Work to be completed:
Print out each entry without alteration, and keep the pictures out.

- - - - -

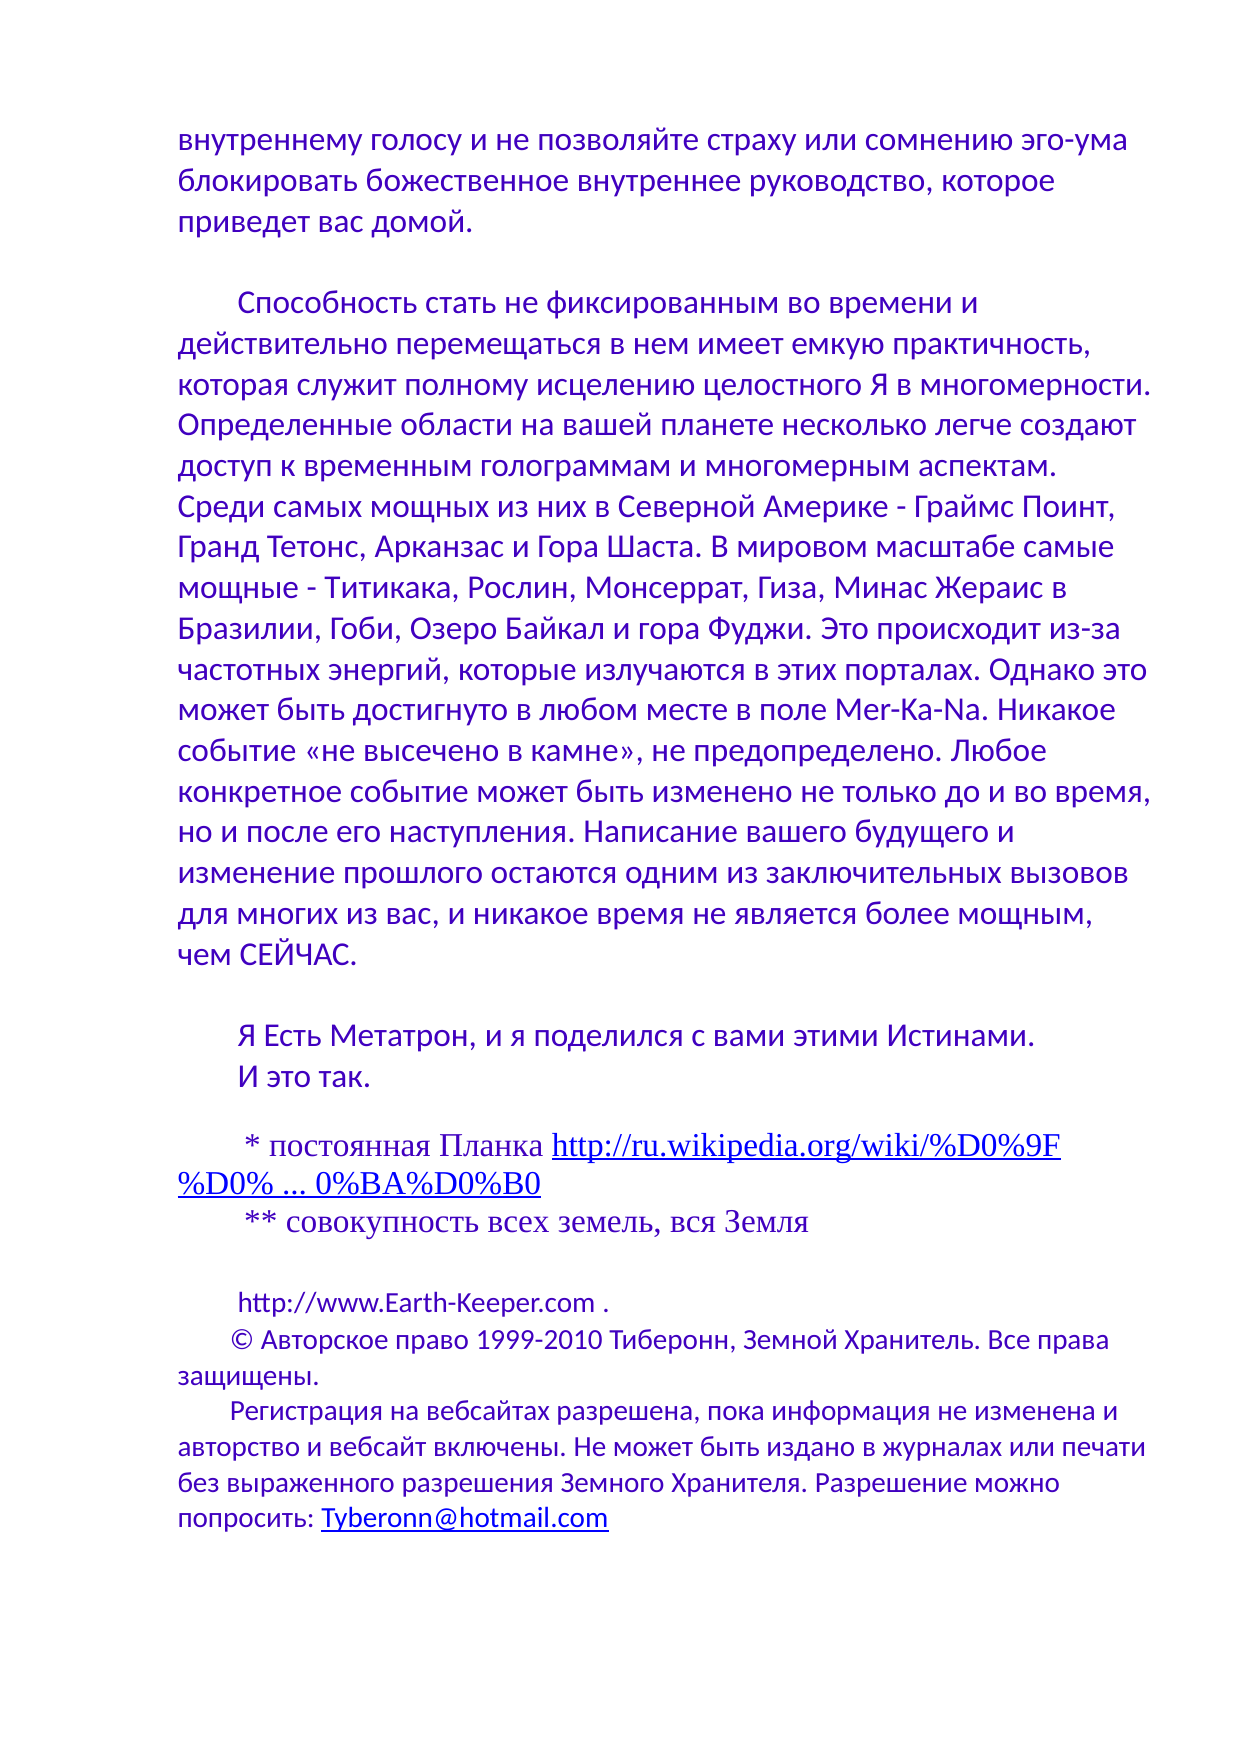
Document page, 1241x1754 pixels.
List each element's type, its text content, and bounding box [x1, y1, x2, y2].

text * постоянная Планка http://ru.wikipedia.org/wiki/%D0%9F%D0% ... 0%BA%D0%B0 ** совокупность всех земель, вся Земля http://www.Earth-Keeper.com . © Авторское право 1999-2010 Тиберонн, Земной Хранитель. Все права защищены. Регистрация на вебсайтах разрешена, пока информация не изменена и авторство и вебсайт включены. Не может быть издано в журналах или печати без выраженного разрешения Земного Хранителя. Разрешение можно попросить: Tyberonn@hotmail.com [177, 1125, 1152, 1535]
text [177, 118, 1152, 1096]
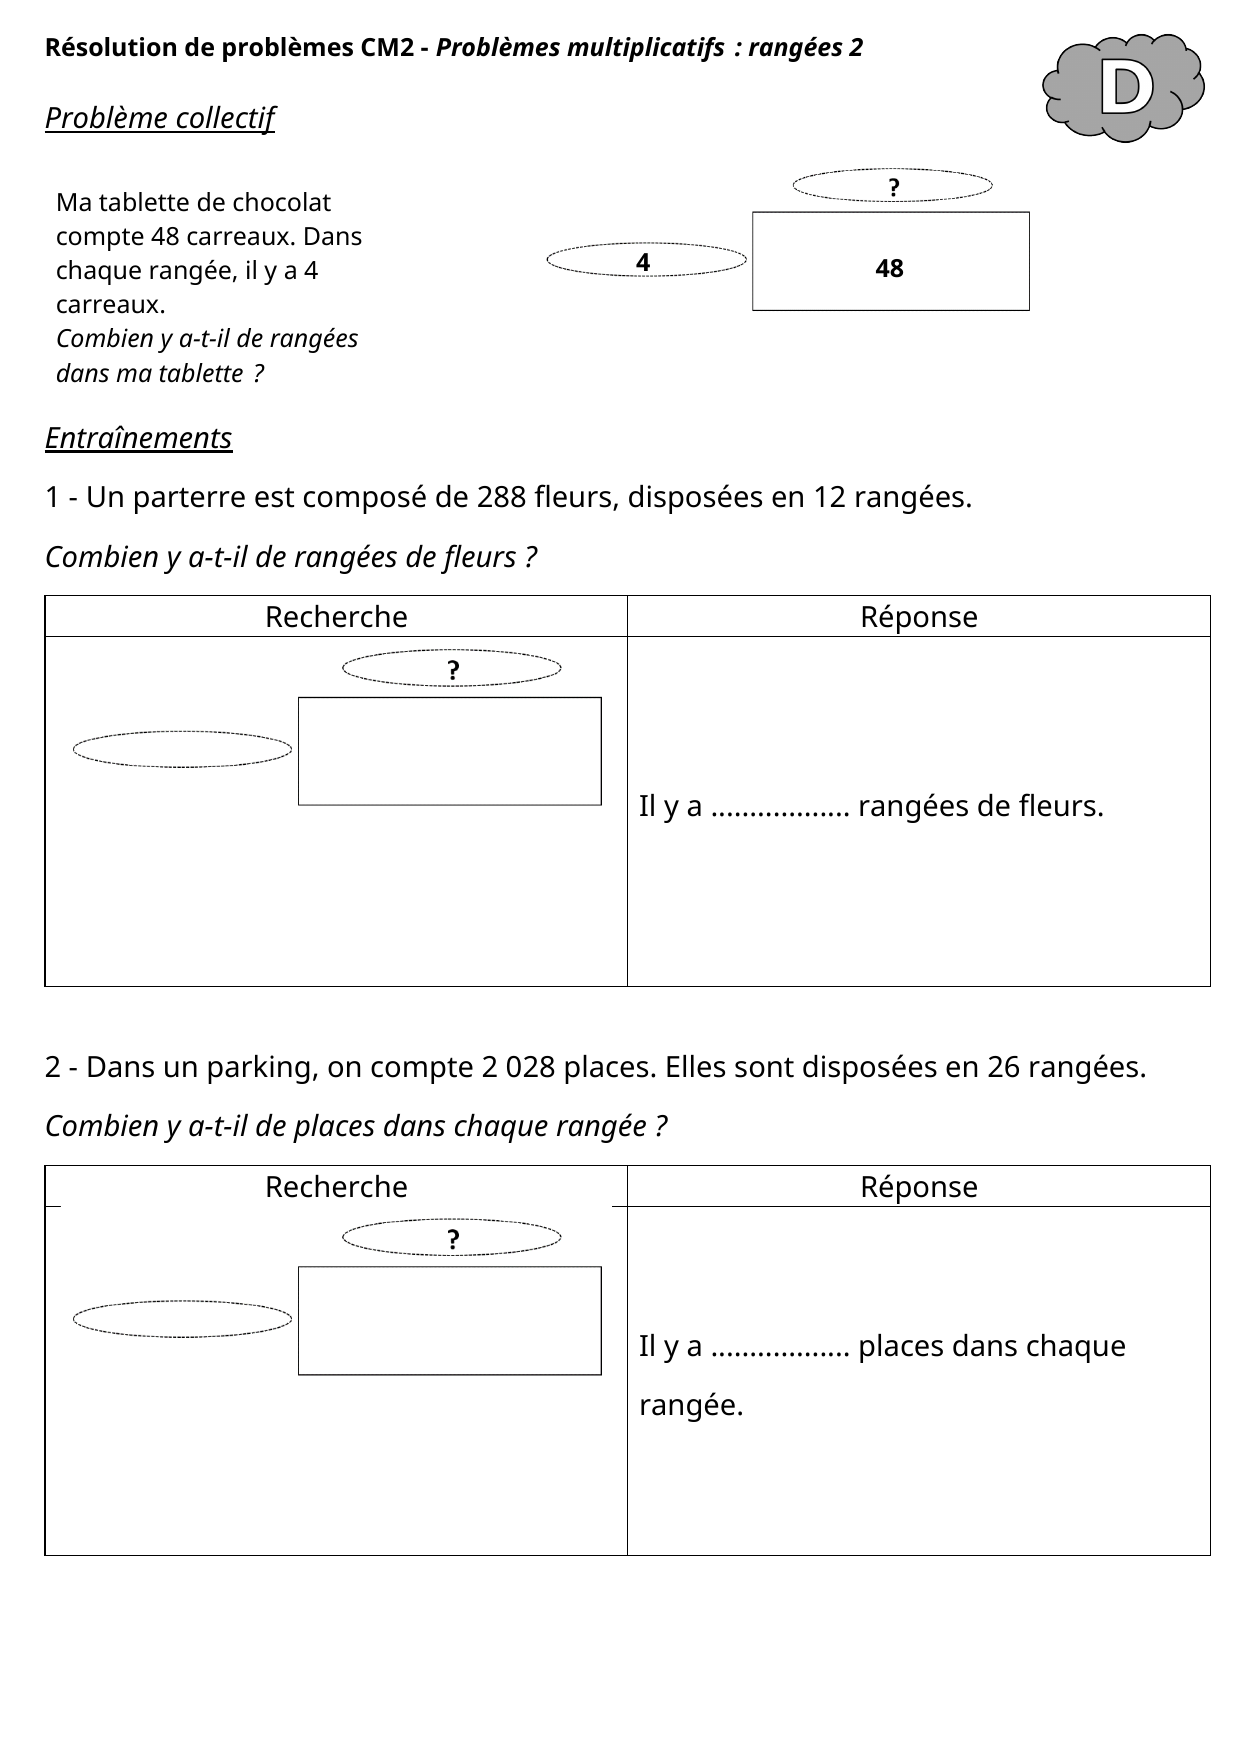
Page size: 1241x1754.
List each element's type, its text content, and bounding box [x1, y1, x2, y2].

text Combien y a-t-il de rangées de fleurs ? [44, 536, 1211, 576]
text Résolution de problèmes CM2 - Problèmes multiplicatifs : rangées 2 [44, 29, 1036, 64]
picture [60, 637, 612, 819]
table_header Réponse [628, 1166, 1210, 1206]
text Problème collectif [44, 98, 1036, 137]
picture [535, 157, 1038, 323]
table_header Recherche [46, 1166, 627, 1206]
table_header Réponse [628, 596, 1210, 636]
text 1 - Un parterre est composé de 288 fleurs, disposées en 12 rangées. [44, 476, 1211, 516]
table_header Recherche [46, 596, 627, 636]
text Combien y a-t-il de places dans chaque rangée ? [44, 1106, 1211, 1145]
picture [1036, 29, 1211, 148]
table_cell Il y a .................. rangées de fleurs. [628, 637, 1210, 986]
table_cell [46, 1207, 627, 1555]
table_header Ma tablette de chocolat compte 48 carreaux. Dans chaque rangée, il y a 4 carreaux. Combien y a-t-il de rangées dans ma tablette ? [44, 157, 384, 417]
table_header [384, 157, 1184, 417]
table_cell [46, 637, 627, 986]
text 2 - Dans un parking, on compte 2 028 places. Elles sont disposées en 26 rangées. [44, 1046, 1211, 1086]
table_cell Il y a .................. places dans chaque rangée. [628, 1207, 1210, 1555]
picture [60, 1206, 612, 1389]
text Entraînements [44, 417, 1211, 457]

- - - - -

Written reply:
Document page, 1241x1754 pixels.
List each element's type, its text content, and bounding box [x1, y1, x2, y2].

text * постоянная Планка http://ru.wikipedia.org/wiki/%D0%9F%D0% ... 0%BA%D0%B0 ** совокупность всех земель, вся Земля http://www.Earth-Keeper.com . © Авторское право 1999-2010 Тиберонн, Земной Хранитель. Все права защищены. Регистрация на вебсайтах разрешена, пока информация не изменена и авторство и вебсайт включены. Не может быть издано в журналах или печати без выраженного разрешения Земного Хранителя. Разрешение можно попросить: Tyberonn@hotmail.com [177, 1125, 1152, 1535]
text [177, 118, 1152, 1096]
Page size: 1241x1754.
List each element's type, its text content, and bounding box [x1, y1, x2, y2].

text Combien y a-t-il de rangées de fleurs ? [44, 536, 1211, 576]
text Résolution de problèmes CM2 - Problèmes multiplicatifs : rangées 2 [44, 29, 1036, 64]
picture [60, 637, 612, 819]
table_header Réponse [628, 1166, 1210, 1206]
text Problème collectif [44, 98, 1036, 137]
picture [535, 157, 1038, 323]
table_header Recherche [46, 1166, 627, 1206]
table_header Réponse [628, 596, 1210, 636]
text 1 - Un parterre est composé de 288 fleurs, disposées en 12 rangées. [44, 476, 1211, 516]
table_header Recherche [46, 596, 627, 636]
text Combien y a-t-il de places dans chaque rangée ? [44, 1106, 1211, 1145]
picture [1036, 29, 1211, 148]
table_cell Il y a .................. rangées de fleurs. [628, 637, 1210, 986]
table_cell [46, 1207, 627, 1555]
table_header Ma tablette de chocolat compte 48 carreaux. Dans chaque rangée, il y a 4 carreaux. Combien y a-t-il de rangées dans ma tablette ? [44, 157, 384, 417]
table_header [384, 157, 1184, 417]
table_cell [46, 637, 627, 986]
text 2 - Dans un parking, on compte 2 028 places. Elles sont disposées en 26 rangées. [44, 1046, 1211, 1086]
table_cell Il y a .................. places dans chaque rangée. [628, 1207, 1210, 1555]
picture [60, 1206, 612, 1389]
text Entraînements [44, 417, 1211, 457]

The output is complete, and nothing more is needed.